Medical Treatment Of Uterine Fibroids

The treatment depends on the women’s age, desire for further childbearing, the size of the fibroids, her symptoms and their severity. If a woman has uterine fibroids, but has no symptoms she may not need any treatment. However a regular check up is required to see if the fibroids have grown. Fibroids are hormone dependant and hence usually decrease in size after menopause. Medical treatment of fibroids aims at shutting down the release of estrogen from the ovaries. We can use one of the gonadotropin releasing hormone agonist (GnRHa), which effectively resolve the symptoms and shrink the size of the fibroids as well. The problems with GnRHa use are the side effects of hot flashes and decrease bone density. Besides, we usually do not prescribe GnRHa for more than six months, and once its suppressive effects are lifted, the fibroids start to grow again.
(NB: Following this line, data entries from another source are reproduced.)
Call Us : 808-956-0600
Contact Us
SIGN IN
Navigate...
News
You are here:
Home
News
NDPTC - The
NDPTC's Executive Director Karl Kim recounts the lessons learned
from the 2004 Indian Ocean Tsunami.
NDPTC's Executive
Definitive Surgical Treatment Of
Uterine Fibroids

The definitive treatment of fibroids is to remove them on their own (myomectomy) or together with the womb (hysterectomy). Myomectomy is indicated if you wish to preserve your fertility or wish to keep your womb. It is a major operation and involves the cutting out of the fibroids through one or several incisions, and then stitching the womb back together. It is not physically possible to remove all fibroids because the smaller ones cannot be identified easily. In keeping the womb, there is the 15% to 30% chance that further fibroids will develop in the years ahead; and you may therefore require another procedure in about 10% (Iverson 1996). Depending on the number, size and position of the fibroids, you may encounter excessive blood loss during the procedure and the womb may have to be removed to stop the bleeding. If you plan to have children after the myomectomy, the procedure often gives rise to adhesions that may impair fertility. If you become pregnant subsequently, uterine rupture (through the womb incision) may occur. Removing the womb is the certain method of curing fibroids. If the uterus is enlarged, hysterectomy will be performed by the traditional abdominal approach. If the uterus is not too large, removing it using the laparoscopic approach is considered. You must recognize that hysterectomy is a major operation and has significant risks. After the surgery, you may need three to four days of hospital stay and an average of six weeks to recover.